Consigne »
Recopiez telles quelles toutes les lignes de la liste ci-dessous.
########################################
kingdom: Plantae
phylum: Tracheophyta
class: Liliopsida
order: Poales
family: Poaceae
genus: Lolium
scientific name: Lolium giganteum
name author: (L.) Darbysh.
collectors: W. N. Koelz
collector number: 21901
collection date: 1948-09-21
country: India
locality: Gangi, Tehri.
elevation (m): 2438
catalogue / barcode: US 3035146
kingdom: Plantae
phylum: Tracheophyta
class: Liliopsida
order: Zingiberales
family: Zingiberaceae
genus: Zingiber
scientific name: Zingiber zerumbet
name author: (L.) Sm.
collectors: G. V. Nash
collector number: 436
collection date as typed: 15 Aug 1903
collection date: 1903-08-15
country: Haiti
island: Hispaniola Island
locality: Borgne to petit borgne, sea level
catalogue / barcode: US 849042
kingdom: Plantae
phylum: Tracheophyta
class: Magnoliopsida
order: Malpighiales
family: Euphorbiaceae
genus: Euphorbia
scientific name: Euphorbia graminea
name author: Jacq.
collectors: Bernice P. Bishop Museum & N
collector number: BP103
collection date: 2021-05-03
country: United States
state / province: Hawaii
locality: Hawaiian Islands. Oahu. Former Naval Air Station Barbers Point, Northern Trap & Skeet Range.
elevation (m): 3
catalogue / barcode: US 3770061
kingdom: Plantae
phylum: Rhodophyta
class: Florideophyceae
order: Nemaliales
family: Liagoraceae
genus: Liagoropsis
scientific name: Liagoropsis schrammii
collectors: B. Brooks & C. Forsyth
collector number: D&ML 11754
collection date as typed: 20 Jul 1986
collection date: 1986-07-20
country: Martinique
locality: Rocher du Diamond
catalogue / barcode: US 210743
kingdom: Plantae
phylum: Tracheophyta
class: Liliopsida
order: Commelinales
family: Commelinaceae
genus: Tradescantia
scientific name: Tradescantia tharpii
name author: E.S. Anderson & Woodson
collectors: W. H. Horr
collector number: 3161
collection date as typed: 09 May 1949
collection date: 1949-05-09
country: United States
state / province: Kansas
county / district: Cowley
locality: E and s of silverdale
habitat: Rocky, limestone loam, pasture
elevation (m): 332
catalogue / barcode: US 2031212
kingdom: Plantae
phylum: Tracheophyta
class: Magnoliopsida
########################################
Corrigé »
kingdom: Plantae
phylum: Tracheophyta
class: Liliopsida
order: Poales
family: Poaceae
genus: Lolium
scientific name: Lolium giganteum
name author: (L.) Darbysh.
collectors: W. N. Koelz
collector number: 21901
collection date: 1948-09-21
country: India
locality: Gangi, Tehri.
elevation (m): 2438
catalogue / barcode: US 3035146
kingdom: Plantae
phylum: Tracheophyta
class: Liliopsida
order: Zingiberales
family: Zingiberaceae
genus: Zingiber
scientific name: Zingiber zerumbet
name author: (L.) Sm.
collectors: G. V. Nash
collector number: 436
collection date as typed: 15 Aug 1903
collection date: 1903-08-15
country: Haiti
island: Hispaniola Island
locality: Borgne to petit borgne, sea level
catalogue / barcode: US 849042
kingdom: Plantae
phylum: Tracheophyta
class: Magnoliopsida
order: Malpighiales
family: Euphorbiaceae
genus: Euphorbia
scientific name: Euphorbia graminea
name author: Jacq.
collectors: Bernice P. Bishop Museum & N
collector number: BP103
collection date: 2021-05-03
country: United States
state / province: Hawaii
locality: Hawaiian Islands. Oahu. Former Naval Air Station Barbers Point, Northern Trap & Skeet Range.
elevation (m): 3
catalogue / barcode: US 3770061
kingdom: Plantae
phylum: Rhodophyta
class: Florideophyceae
order: Nemaliales
family: Liagoraceae
genus: Liagoropsis
scientific name: Liagoropsis schrammii
collectors: B. Brooks & C. Forsyth
collector number: D&ML 11754
collection date as typed: 20 Jul 1986
collection date: 1986-07-20
country: Martinique
locality: Rocher du Diamond
catalogue / barcode: US 210743
kingdom: Plantae
phylum: Tracheophyta
class: Liliopsida
order: Commelinales
family: Commelinaceae
genus: Tradescantia
scientific name: Tradescantia tharpii
name author: E.S. Anderson & Woodson
collectors: W. H. Horr
collector number: 3161
collection date as typed: 09 May 1949
collection date: 1949-05-09
country: United States
state / province: Kansas
county / district: Cowley
locality: E and s of silverdale
habitat: Rocky, limestone loam, pasture
elevation (m): 332
catalogue / barcode: US 2031212
kingdom: Plantae
phylum: Tracheophyta
class: Magnoliopsida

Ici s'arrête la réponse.